Professional basketball has looked very different over the past ten years thanks to the use of data analytics. It is almost as if these Analytics models have inputted the conventional NBA and outputted an entirely new game. A game where every team now has at least one data analyst. A game where every move is calculated with the aim to optimize for a winning strategy. A game where DATA is king. So how is data analytics being used in the context of the NBA? Is it really creating value or has it turned the basketball game from fun and eventful to predictable and boring?
Value creation through use of analytics in the NBA:
Data has become front and center for NBA games where almost every decision is now based on analytics. Teams have been using high-tech analytics mainly in three ways: designing winning strategies, predicting and avoiding player injury, and scouting.
- Designing winning strategies: the NBA has installed six cameras in every Basketball court to collect granular data on players’ movements. This data is being analyzed by machine learning models to recommend the winning strategy accordingly. Historically, teams were only able to collect basic stats on their players like points scored and assists made, but today, and thanks to the video system installed, teams are now looking at more in-depth data such as the frequency of which players go forward with their right or left foot, or certain ‘tells’ players make before specific moves. This helped coaches better plan defensive strategies based on their opponents, decide on which players should be matched up against who, and recommend “smarter” offensive moves for their players such as how they should be positioned and how to better optimize for a three-point shot.
- Predicting and avoiding player injury: teams have been collecting sophisticated data points about its players through wearables, sleep monitors, and even saliva samples to asses their fatigue level and predict their performance going forward. The revolutionary application of such data analytics was the “resting” of players even without “obvious” justifications in order to avoid injury. The idea is the more tired a player is, the more prone they are to injury. For example, studies have shown that the likelihood of being injured is less if players rest for 30 days after playing 30 straight games. Hence, NBA teams have been making tough decisions to rest key players to avoid injury (even when the fans don’t like it!).
- Scouting: data analytics has become critical for scouting as coaches are now relying on predictive analytics when making draft selections. Drafting is a very important decision in the NBA as teams could be stuck with their expensive selection for years, so it is key that they minimize the risk as much as possible and analytics has been helping with this. Coaches now can easily look up video clips of players to analyze their tracked data (e.g. efficiency with which a certain player drives to the basket with their left hand) and even predict the kind of player they would be (e.g. probability of player becoming an All-Star).
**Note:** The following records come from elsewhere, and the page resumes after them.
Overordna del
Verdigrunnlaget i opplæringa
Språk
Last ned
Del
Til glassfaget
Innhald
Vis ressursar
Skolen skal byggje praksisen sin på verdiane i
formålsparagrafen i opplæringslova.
Although there is no direct correlation between use of data analytics and winning, it is clear that teams have already started capturing value from use of data analytics. The biggest game changer to date is the rise of the three-point shot as a result of simple math. Data analytics models showed that three pointers have a 35% chance of going in and hence, could lead to more points than a two-point jump shot taken closer to the basket. As a result, the average 3-point shots taken per team has increased by 50% since 2012.
Moreover, teams are now better at assessing defense. Coaches can identify which players are best at blocking specific types of shots (dunks, three pointers)
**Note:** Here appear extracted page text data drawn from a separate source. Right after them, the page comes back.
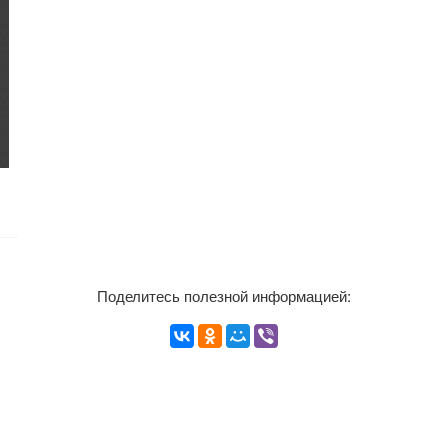
Поделитесь полезной информацией: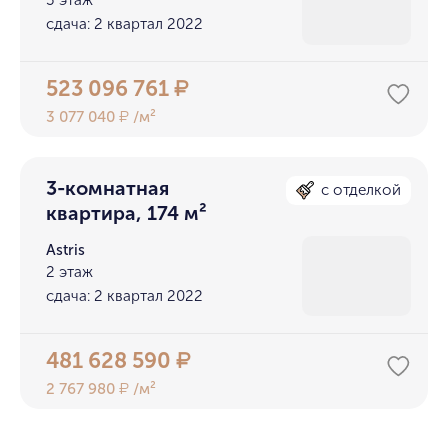
3 этаж
сдача: 2 квартал 2022
523 096 761
₽
3 077 040
/м²
₽
3-комнатная
с отделкой
квартира, 174 м²
Astris
2 этаж
сдача: 2 квартал 2022
481 628 590
₽
2 767 980
/м²
₽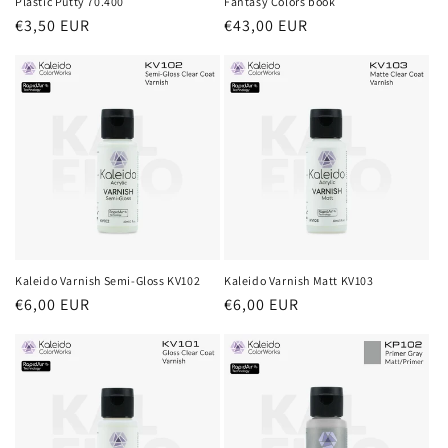
Plastic Putty 70.400
Fantasy Colors book
Prezzo
€3,50 EUR
Prezzo
€43,00 EUR
di
di
listino
listino
Kaleido Varnish Semi-Gloss KV102
Kaleido Varnish Matt KV103
Prezzo
€6,00 EUR
Prezzo
€6,00 EUR
di
di
listino
listino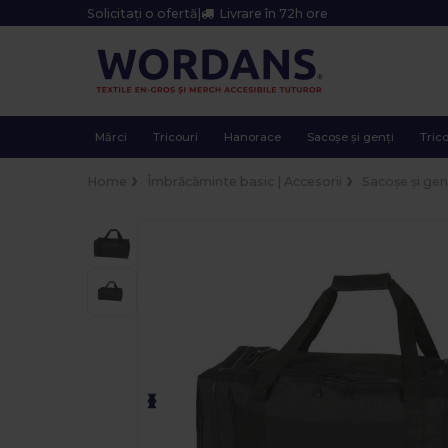
Solicitați o ofertă
|
Livrare în 72h ore
Mărci
Tricouri
Hanorace
Sacoșe și genți
Trico
Home
Îmbrăcăminte basic | Accesorii
Sacoșe și gen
Although the NBA has been able to capture value from the use of data analytics by optimizing player performance, it faces two main challenges. First, their games have become too calculated and hence too predictable which is not what the fans are looking for. Basketball is all about suspense and unexpected moves. However, games today have become “boring” and “repetitive” as data models have been predicting the same strategy. This could lead to a drop in NBA revenues where viewership is critical for ticket revenues, sponsorship, and player compensation. In addition to being repetitive, games have been missing their top players recently as data analytics models have recommended to “rest” them. This received a huge backlash from fans who are paying lots of money to see their favorite players on the court. Second, data models do not holistically assess the players’ performance as they are missing key aspects like their psychology, state of mind, and relation with other teammates. For example, how can models predict whether a player will be a good team player? Basketball is predominantly based on the chemistry between players; a player could be a star player but may not excel when put in the wrong team.
Suggestions going forward:
Use of data analytics has definitely changed NBA games, but until data models are perfect, analysts should consider other factors when making decisions especially those that involve human psychology. Moreover, teams should make judgement calls on when they should listen to their models to preserve the “fun” and “unpredictable” aspects of the game.